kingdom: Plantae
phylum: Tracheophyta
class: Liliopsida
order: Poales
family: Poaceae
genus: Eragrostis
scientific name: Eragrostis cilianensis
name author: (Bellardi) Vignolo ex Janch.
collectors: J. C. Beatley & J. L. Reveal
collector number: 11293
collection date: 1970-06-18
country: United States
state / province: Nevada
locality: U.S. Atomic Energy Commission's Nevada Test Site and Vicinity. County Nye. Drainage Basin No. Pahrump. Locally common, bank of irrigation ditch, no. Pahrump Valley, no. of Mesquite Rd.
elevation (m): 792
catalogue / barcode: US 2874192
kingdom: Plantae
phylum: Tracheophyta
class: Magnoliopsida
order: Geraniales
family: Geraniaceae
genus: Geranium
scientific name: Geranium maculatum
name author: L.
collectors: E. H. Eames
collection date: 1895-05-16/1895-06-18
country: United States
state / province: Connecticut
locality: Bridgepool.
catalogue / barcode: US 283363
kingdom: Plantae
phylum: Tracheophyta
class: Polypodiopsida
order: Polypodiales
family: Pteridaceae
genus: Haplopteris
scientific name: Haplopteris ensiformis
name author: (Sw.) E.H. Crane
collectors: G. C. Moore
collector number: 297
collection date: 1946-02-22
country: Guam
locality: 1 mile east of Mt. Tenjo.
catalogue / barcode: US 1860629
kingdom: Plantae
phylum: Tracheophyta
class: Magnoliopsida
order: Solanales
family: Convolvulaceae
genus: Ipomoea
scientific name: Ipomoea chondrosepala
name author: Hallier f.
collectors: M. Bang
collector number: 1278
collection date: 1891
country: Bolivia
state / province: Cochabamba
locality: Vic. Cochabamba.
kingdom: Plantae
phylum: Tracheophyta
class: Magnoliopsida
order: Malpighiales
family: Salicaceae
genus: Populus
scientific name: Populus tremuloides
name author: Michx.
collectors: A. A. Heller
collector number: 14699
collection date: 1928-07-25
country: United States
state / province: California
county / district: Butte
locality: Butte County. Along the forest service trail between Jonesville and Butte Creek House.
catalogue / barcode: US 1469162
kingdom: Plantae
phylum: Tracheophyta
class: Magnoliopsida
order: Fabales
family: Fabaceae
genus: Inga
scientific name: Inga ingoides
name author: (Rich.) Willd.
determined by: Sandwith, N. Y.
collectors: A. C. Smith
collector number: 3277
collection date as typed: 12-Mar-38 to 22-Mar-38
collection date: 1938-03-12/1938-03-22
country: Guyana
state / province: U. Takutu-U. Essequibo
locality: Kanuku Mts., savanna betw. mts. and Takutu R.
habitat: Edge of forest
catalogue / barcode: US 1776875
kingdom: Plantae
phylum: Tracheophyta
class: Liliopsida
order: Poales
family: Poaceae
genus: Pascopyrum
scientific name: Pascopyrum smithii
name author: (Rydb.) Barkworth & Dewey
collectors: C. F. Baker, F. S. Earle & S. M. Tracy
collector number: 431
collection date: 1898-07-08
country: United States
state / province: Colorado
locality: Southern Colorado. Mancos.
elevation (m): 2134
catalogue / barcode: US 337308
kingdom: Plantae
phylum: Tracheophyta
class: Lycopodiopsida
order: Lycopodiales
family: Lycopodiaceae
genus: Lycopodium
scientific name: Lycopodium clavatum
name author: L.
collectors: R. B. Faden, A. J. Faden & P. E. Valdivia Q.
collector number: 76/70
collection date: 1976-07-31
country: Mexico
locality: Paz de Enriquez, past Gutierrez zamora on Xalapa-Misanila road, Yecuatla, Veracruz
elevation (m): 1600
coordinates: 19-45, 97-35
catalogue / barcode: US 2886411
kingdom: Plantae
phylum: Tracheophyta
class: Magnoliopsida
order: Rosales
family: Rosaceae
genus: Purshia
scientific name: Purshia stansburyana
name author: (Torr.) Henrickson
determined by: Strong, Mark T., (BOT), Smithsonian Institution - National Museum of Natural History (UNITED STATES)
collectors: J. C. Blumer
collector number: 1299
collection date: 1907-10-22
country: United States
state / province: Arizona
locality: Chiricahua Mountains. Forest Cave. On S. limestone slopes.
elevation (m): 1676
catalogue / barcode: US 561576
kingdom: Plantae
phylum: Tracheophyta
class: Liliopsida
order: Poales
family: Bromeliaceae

-- -- --

The exercise: Lay out the lines above as a Markdown table with two columns, Row and Line, numbering each line in order and leaving out any blank lines.

Response for this exercise:
| Row | Line |
|---|---|
| 1 | kingdom: Plantae |
| 2 | phylum: Tracheophyta |
| 3 | class: Liliopsida |
| 4 | order: Poales |
| 5 | family: Poaceae |
| 6 | genus: Eragrostis |
| 7 | scientific name: Eragrostis cilianensis |
| 8 | name author: (Bellardi) Vignolo ex Janch. |
| 9 | collectors: J. C. Beatley & J. L. Reveal |
| 10 | collector number: 11293 |
| 11 | collection date: 1970-06-18 |
| 12 | country: United States |
| 13 | state / province: Nevada |
| 14 | locality: U.S. Atomic Energy Commission's Nevada Test Site and Vicinity. County Nye. Drainage Basin No. Pahrump. Locally common, bank of irrigation ditch, no. Pahrump Valley, no. of Mesquite Rd. |
| 15 | elevation (m): 792 |
| 16 | catalogue / barcode: US 2874192 |
| 17 | kingdom: Plantae |
| 18 | phylum: Tracheophyta |
| 19 | class: Magnoliopsida |
| 20 | order: Geraniales |
| 21 | family: Geraniaceae |
| 22 | genus: Geranium |
| 23 | scientific name: Geranium maculatum |
| 24 | name author: L. |
| 25 | collectors: E. H. Eames |
| 26 | collection date: 1895-05-16/1895-06-18 |
| 27 | country: United States |
| 28 | state / province: Connecticut |
| 29 | locality: Bridgepool. |
| 30 | catalogue / barcode: US 283363 |
| 31 | kingdom: Plantae |
| 32 | phylum: Tracheophyta |
| 33 | class: Polypodiopsida |
| 34 | order: Polypodiales |
| 35 | family: Pteridaceae |
| 36 | genus: Haplopteris |
| 37 | scientific name: Haplopteris ensiformis |
| 38 | name author: (Sw.) E.H. Crane |
| 39 | collectors: G. C. Moore |
| 40 | collector number: 297 |
| 41 | collection date: 1946-02-22 |
| 42 | country: Guam |
| 43 | locality: 1 mile east of Mt. Tenjo. |
| 44 | catalogue / barcode: US 1860629 |
| 45 | kingdom: Plantae |
| 46 | phylum: Tracheophyta |
| 47 | class: Magnoliopsida |
| 48 | order: Solanales |
| 49 | family: Convolvulaceae |
| 50 | genus: Ipomoea |
| 51 | scientific name: Ipomoea chondrosepala |
| 52 | name author: Hallier f. |
| 53 | collectors: M. Bang |
| 54 | collector number: 1278 |
| 55 | collection date: 1891 |
| 56 | country: Bolivia |
| 57 | state / province: Cochabamba |
| 58 | locality: Vic. Cochabamba. |
| 59 | kingdom: Plantae |
| 60 | phylum: Tracheophyta |
| 61 | class: Magnoliopsida |
| 62 | order: Malpighiales |
| 63 | family: Salicaceae |
| 64 | genus: Populus |
| 65 | scientific name: Populus tremuloides |
| 66 | name author: Michx. |
| 67 | collectors: A. A. Heller |
| 68 | collector number: 14699 |
| 69 | collection date: 1928-07-25 |
| 70 | country: United States |
| 71 | state / province: California |
| 72 | county / district: Butte |
| 73 | locality: Butte County. Along the forest service trail between Jonesville and Butte Creek House. |
| 74 | catalogue / barcode: US 1469162 |
| 75 | kingdom: Plantae |
| 76 | phylum: Tracheophyta |
| 77 | class: Magnoliopsida |
| 78 | order: Fabales |
| 79 | family: Fabaceae |
| 80 | genus: Inga |
| 81 | scientific name: Inga ingoides |
| 82 | name author: (Rich.) Willd. |
| 83 | determined by: Sandwith, N. Y. |
| 84 | collectors: A. C. Smith |
| 85 | collector number: 3277 |
| 86 | collection date as typed: 12-Mar-38 to 22-Mar-38 |
| 87 | collection date: 1938-03-12/1938-03-22 |
| 88 | country: Guyana |
| 89 | state / province: U. Takutu-U. Essequibo |
| 90 | locality: Kanuku Mts., savanna betw. mts. and Takutu R. |
| 91 | habitat: Edge of forest |
| 92 | catalogue / barcode: US 1776875 |
| 93 | kingdom: Plantae |
| 94 | phylum: Tracheophyta |
| 95 | class: Liliopsida |
| 96 | order: Poales |
| 97 | family: Poaceae |
| 98 | genus: Pascopyrum |
| 99 | scientific name: Pascopyrum smithii |
| 100 | name author: (Rydb.) Barkworth & Dewey |
| 101 | collectors: C. F. Baker, F. S. Earle & S. M. Tracy |
| 102 | collector number: 431 |
| 103 | collection date: 1898-07-08 |
| 104 | country: United States |
| 105 | state / province: Colorado |
| 106 | locality: Southern Colorado. Mancos. |
| 107 | elevation (m): 2134 |
| 108 | catalogue / barcode: US 337308 |
| 109 | kingdom: Plantae |
| 110 | phylum: Tracheophyta |
| 111 | class: Lycopodiopsida |
| 112 | order: Lycopodiales |
| 113 | family: Lycopodiaceae |
| 114 | genus: Lycopodium |
| 115 | scientific name: Lycopodium clavatum |
| 116 | name author: L. |
| 117 | collectors: R. B. Faden, A. J. Faden & P. E. Valdivia Q. |
| 118 | collector number: 76/70 |
| 119 | collection date: 1976-07-31 |
| 120 | country: Mexico |
| 121 | locality: Paz de Enriquez, past Gutierrez zamora on Xalapa-Misanila road, Yecuatla, Veracruz |
| 122 | elevation (m): 1600 |
| 123 | coordinates: 19-45, 97-35 |
| 124 | catalogue / barcode: US 2886411 |
| 125 | kingdom: Plantae |
| 126 | phylum: Tracheophyta |
| 127 | class: Magnoliopsida |
| 128 | order: Rosales |
| 129 | family: Rosaceae |
| 130 | genus: Purshia |
| 131 | scientific name: Purshia stansburyana |
| 132 | name author: (Torr.) Henrickson |
| 133 | determined by: Strong, Mark T., (BOT), Smithsonian Institution - National Museum of Natural History (UNITED STATES) |
| 134 | collectors: J. C. Blumer |
| 135 | collector number: 1299 |
| 136 | collection date: 1907-10-22 |
| 137 | country: United States |
| 138 | state / province: Arizona |
| 139 | locality: Chiricahua Mountains. Forest Cave. On S. limestone slopes. |
| 140 | elevation (m): 1676 |
| 141 | catalogue / barcode: US 561576 |
| 142 | kingdom: Plantae |
| 143 | phylum: Tracheophyta |
| 144 | class: Liliopsida |
| 145 | order: Poales |
| 146 | family: Bromeliaceae |